Les Forums de Davos et Porto Alegre, chacun à leur façon, ont posé la question de la légitimité des pouvoirs et des contre-pouvoirs dans une société mondialisée. Un constat: les parlements sont hors-jeu.

Invité mardi, à Genève, au Club suisse de la presse, le secrétaire général de l’Union interparlementaire ne fait pas mystère de ses préoccupations quand on lui parle de mondialisation.

«Aujourd’hui, lance le Suédois Anders B. Johnsson, de nombreuses décisions qui ont des répercussions importantes sur la vie des gens échappent totalement au contrôle de ceux qu’ils ont élus.»

Les grandes options se prennent ailleurs que dans les parlements. C’est-à-dire dans les institutions internationales et dans les négociations commerciales. Pour A.Johnsson, ce manque de transparence est inacceptable: «On ne peut pas continuer comme ça». Et d’ajouter qu’il est grand temps d’imaginer une assemblée mondiale parlementaire qui servirait de relais entre les uns et les autres.

La Genevoise Françoise Saudan, qui préside cette année la Chambre des cantons du Parlement fédéral, va dans le même sens. Mais elle s’interroge plus directement sur la responsabilité du monde politique.

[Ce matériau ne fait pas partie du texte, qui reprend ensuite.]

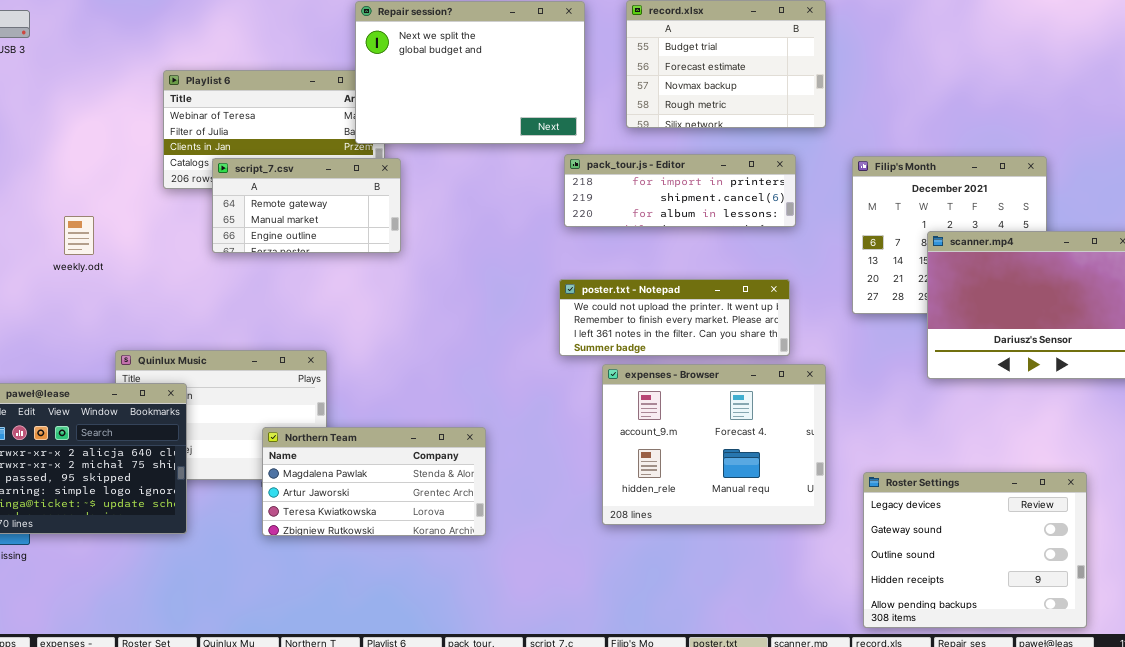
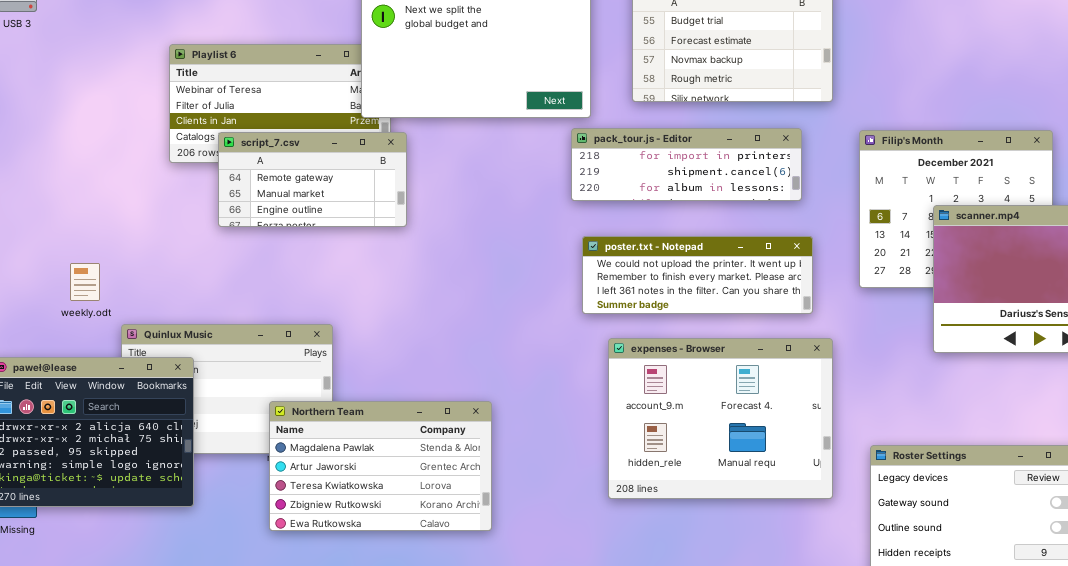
weekly.odt: [64,216,94,255] -> [70,263,100,301], moved
poster.txt - Notepad: [559,279,790,356] -> [582,236,813,314], moved
Northern Team: [262,427,486,536] -> [269,401,492,531], resized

«Ce qui s’est passé à Davos ou à Porto Alegre n’a pas plus de légitimité dans un endroit que dans un autre, affirme-t-elle. Qu’avons-nous donc fait de mal, nous autres les politiques, pour perdre ainsi notre crédibilité et notre place au profit de personnalités non élues?»

La faiblesse de la représentation et de l’efficacité parlementaire dans le débat international n’est pas la seule inquiétude de la députée radicale. Françoise Saudan se demande aussi comment l’on peut mettre en place, au niveau planétaire, les conditions d’une démocratie durable.

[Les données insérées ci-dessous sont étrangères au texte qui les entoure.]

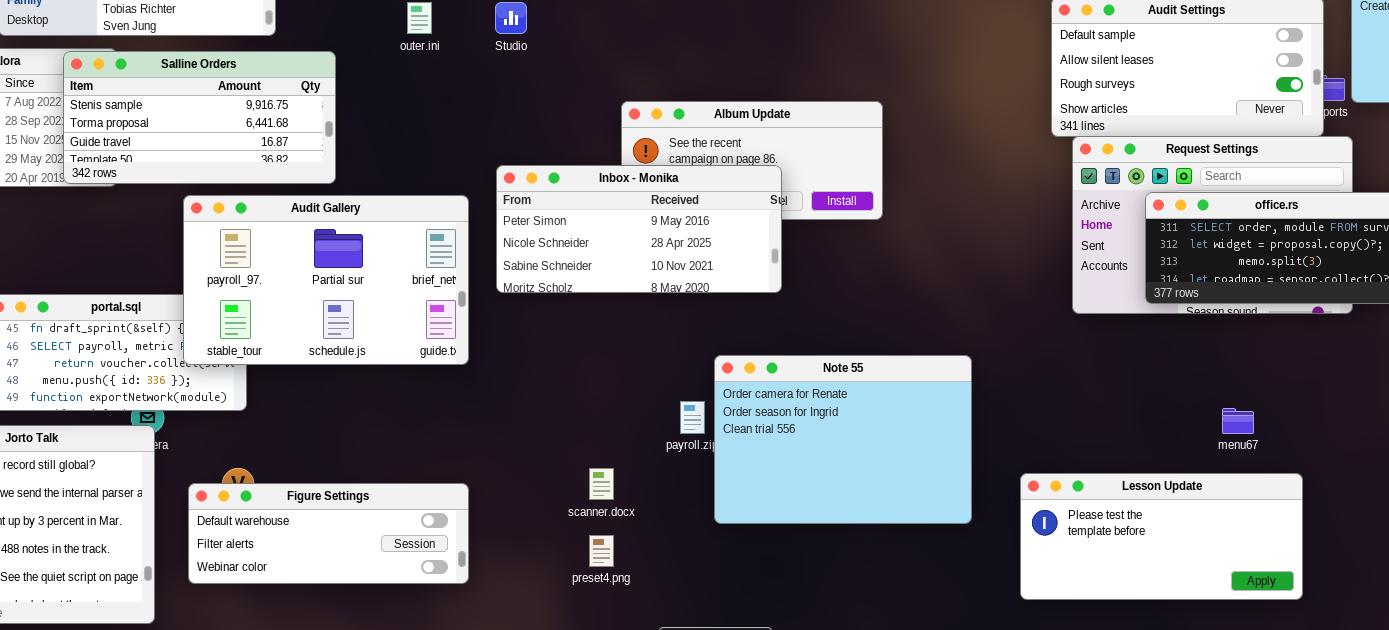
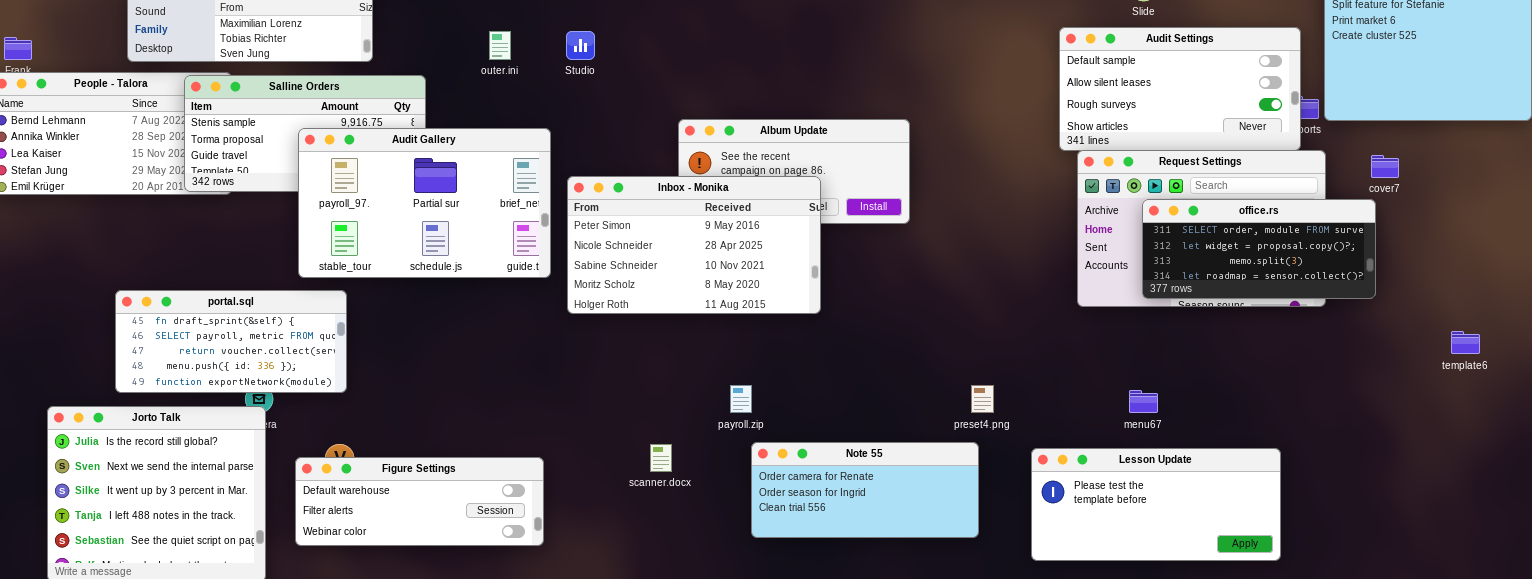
Inbox - Monika: [496,165,782,293] -> [567,176,821,314], resized
Audit Gallery: [183,195,469,365] -> [298,128,551,278], moved
Note 55: [714,355,972,524] -> [751,442,979,538], moved, resized
menu67: [1222,408,1254,434] -> [1129,390,1158,413], moved
preset4.png: [589,535,614,567] -> [971,385,994,413], moved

Pour elle, il y a un gigantesque fossé entre les pays où les processus démocratiques sont entrés dans les mœurs et ceux où ils sont encore en train de se mettre en place. Si l’on prend l’exemple des politiques agricoles, dit-elle, il est évident que «les paysans d’Amérique latine ne sont pas allés manifester à Seattle pour les mêmes raisons que les paysans européens».

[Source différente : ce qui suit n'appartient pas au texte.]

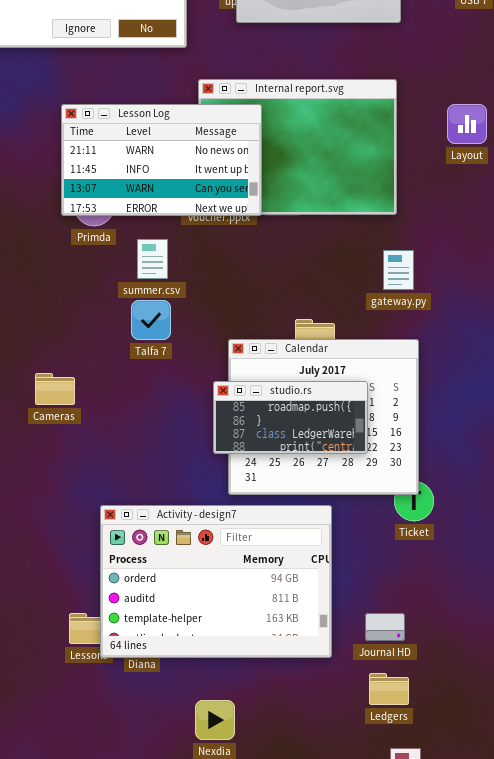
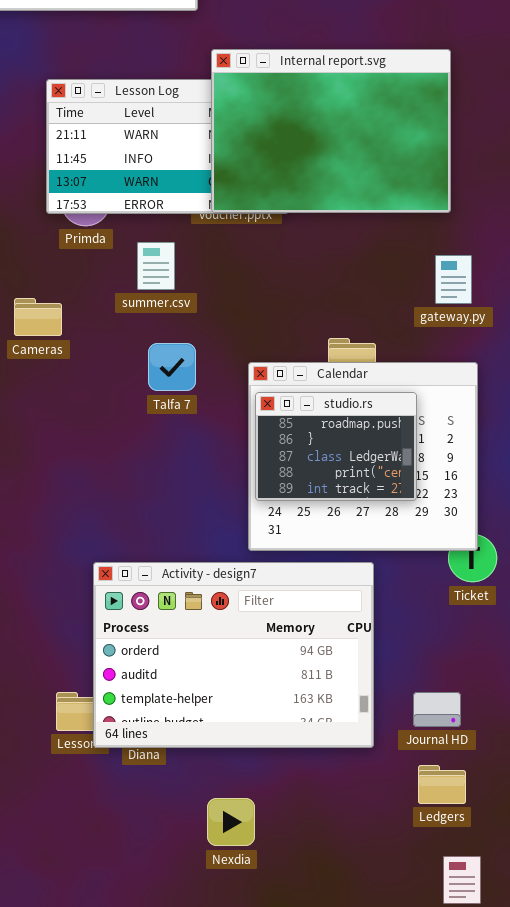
Internal report.svg: [198,79,397,215] -> [211,49,451,213], raised
Talfa 7: [131,300,171,340] -> [148,343,196,391], moved
Cameras: [35,373,75,405] -> [14,298,62,336], moved
studio.rs: [213,381,368,454] -> [255,392,417,501], resized

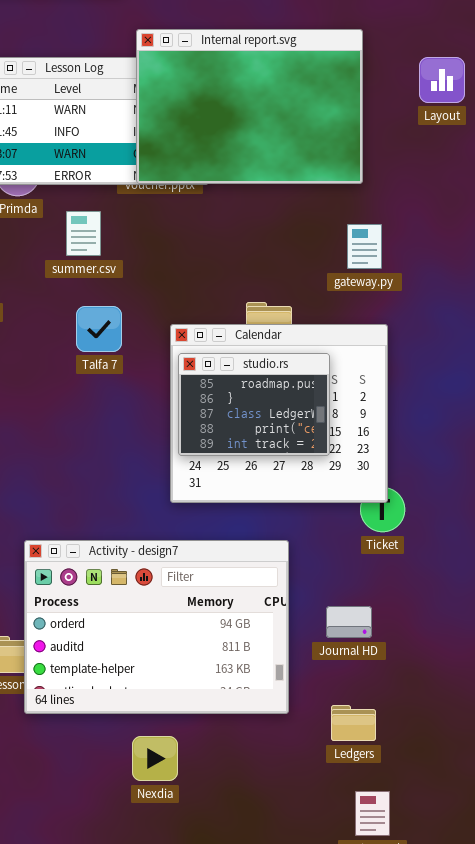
Activity - design7: [93,562,374,748] -> [24,540,289,714], moved
Journal HD: [413,692,461,727] -> [326,606,372,638], moved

Sur le chemin qui pourrait mener à une meilleure concertation des parlements du monde et à leur réelle implication dans les débats de fond sur les conséquences de la mondialisation, Anders B. Johnsson, lui, craint la multiplication d’interlocuteurs, d’organismes et de structures: «On risque d’arriver à un cafouillage mondial».

Mais quelle que soit la forme de ce parlement mondial, la condition sine qua non pour le retour des politiques sur le devant de la scène, c’est qu’ils se rapprochent des préoccupations quotidiennes des populations. Et, pour reprendre l’expression d’un ministre sud-africain cité par Françoise Saudan, qu’ils retrouvent «la responsabilité de la chose publique et le sens du mot service».